───── GIVEN RECORDS ─────

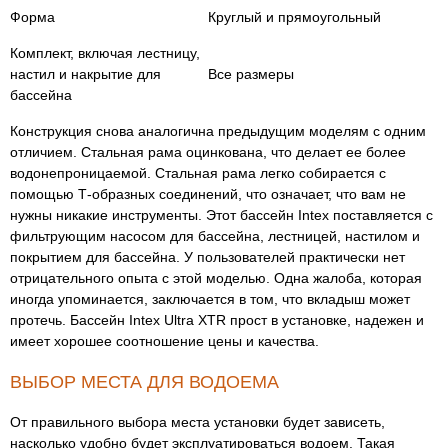
Форма
Круглый и прямоугольный
Комплект, включая лестницу,
настил и накрытие для
Все размеры
бассейна
Конструкция снова аналогична предыдущим моделям с одним
отличием. Стальная рама оцинкована, что делает ее более
водонепроницаемой. Стальная рама легко собирается с
помощью Т-образных соединений, что означает, что вам не
нужны никакие инструменты. Этот бассейн Intex поставляется с
фильтрующим насосом для бассейна, лестницей, настилом и
покрытием для бассейна. У пользователей практически нет
отрицательного опыта с этой моделью. Одна жалоба, которая
иногда упоминается, заключается в том, что вкладыш может
протечь. Бассейн Intex Ultra XTR прост в установке, надежен и
имеет хорошее соотношение цены и качества.
ВЫБОР МЕСТА ДЛЯ ВОДОЕМА
От правильного выбора места установки будет зависеть,
насколько удобно будет эксплуатироваться водоем. Такая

─────

* _TASK ITEM_
Each line above is to be copied verbatim. Drop any image from the copy.

* _EXERCISE RESULT_
Форма
Круглый и прямоугольный
Комплект, включая лестницу,
настил и накрытие для
Все размеры
бассейна
Конструкция снова аналогична предыдущим моделям с одним
отличием. Стальная рама оцинкована, что делает ее более
водонепроницаемой. Стальная рама легко собирается с
помощью Т-образных соединений, что означает, что вам не
нужны никакие инструменты. Этот бассейн Intex поставляется с
фильтрующим насосом для бассейна, лестницей, настилом и
покрытием для бассейна. У пользователей практически нет
отрицательного опыта с этой моделью. Одна жалоба, которая
иногда упоминается, заключается в том, что вкладыш может
протечь. Бассейн Intex Ultra XTR прост в установке, надежен и
имеет хорошее соотношение цены и качества.
ВЫБОР МЕСТА ДЛЯ ВОДОЕМА
От правильного выбора места установки будет зависеть,
насколько удобно будет эксплуатироваться водоем. Такая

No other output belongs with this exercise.